Many internal S-22 routines are documented but of course these are only available with the cartridge in place - and you are warned against copying them! Some example programs are included, together with "pseudo data (?)" sheets on the 6809, 6883 SAM Chip, and 6847 video display generator, together with some incomplete information on standard Dragon routines.

Our overall feelings are that, although it contains some novel features, the lack of an assembler (despite the price tag of £39.95), and the confused documentation makes this a rather unattractive package.

Ace Trace

Ace Trace contains 9.25K of code which normally starts at &H600 (that is, the first graphics page) but since it was written in position independent code it can be located anywhere in memory between &H0600 and &H5B00 on the Dragon 32 (or even higher on the Dragon 64), providing considerable flexibility. This does, however, restrict the amount of memory available for your programs, although this is unlikely to be of practical significance for most users.

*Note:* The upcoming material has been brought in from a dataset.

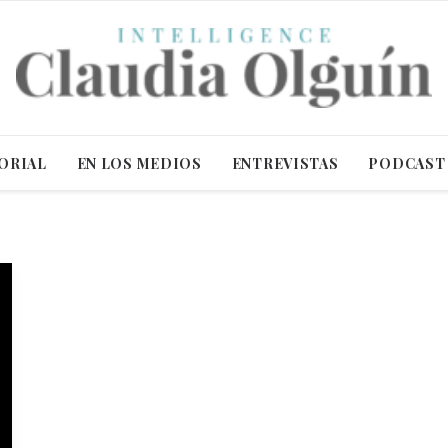
ORIAL
EN LOS MEDIOS
ENTREVISTAS
PODCAST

If you leave Ace Trace in its default location on the graphics pages it will almost survive a system reset and Basic cold start (only six documented bytes need to be re-entered). The screen display is rather unusual in that green characters are produced on a black background. This is claimed to minimise eye strain, and made it obvious when you switched back and forth to Basic.

The manual is much briefer than the S-22 version, but gives a well-presented introduction to the system with some example programs. The monitor provided a standard set of memory examine and modify commands, together with S(shift) of blocks of memory, V(erify) of two blocks of memory, Disassembly and R(egister) display.

The Editor provides a comprehensive range of two-letter commands to construct your source file which can then be assembled to memory. FCB, FCC, FDB, DRG and RMB directives, decimal, hex and binary number bases, addition, subtraction, ASCII characters and labels are all supported, and the line editor is easier to use than the Microsoft Basic version. Lines can be renumbered, so that it is easy to insert additional material.

The assembler is of the two pass type and plain English error messages indicating the defective line are produced. Source code can be saved and loaded within the editor/assembnier, and object code with the normal CSAVEM/CLOADM commands.

The Trace facility is very unusual and interesting as it runs in real time (at 1/500 speed) and allows tracing in both RAM and ROM. At each step disassembly and or a register dump can be displayed, without setting breakpoints, and tracing can be stopped and started by pressing the space bar at any point.


Although it does not have all the features of some other "all singing - all dancing" assemblers (for example, assembly direct to tape or disk) the Trace facility is a plus point and this is a very competitive product which should appeal to the novice. It is perhaps unkind to say that one of the most attractive features of Ace Trace to many users must be the price, but at only £14.95 it undercuts most of the opposition by a mile, which leaves you with more than enough spare cash to buy some decent books on machine code programming. This must be a winner.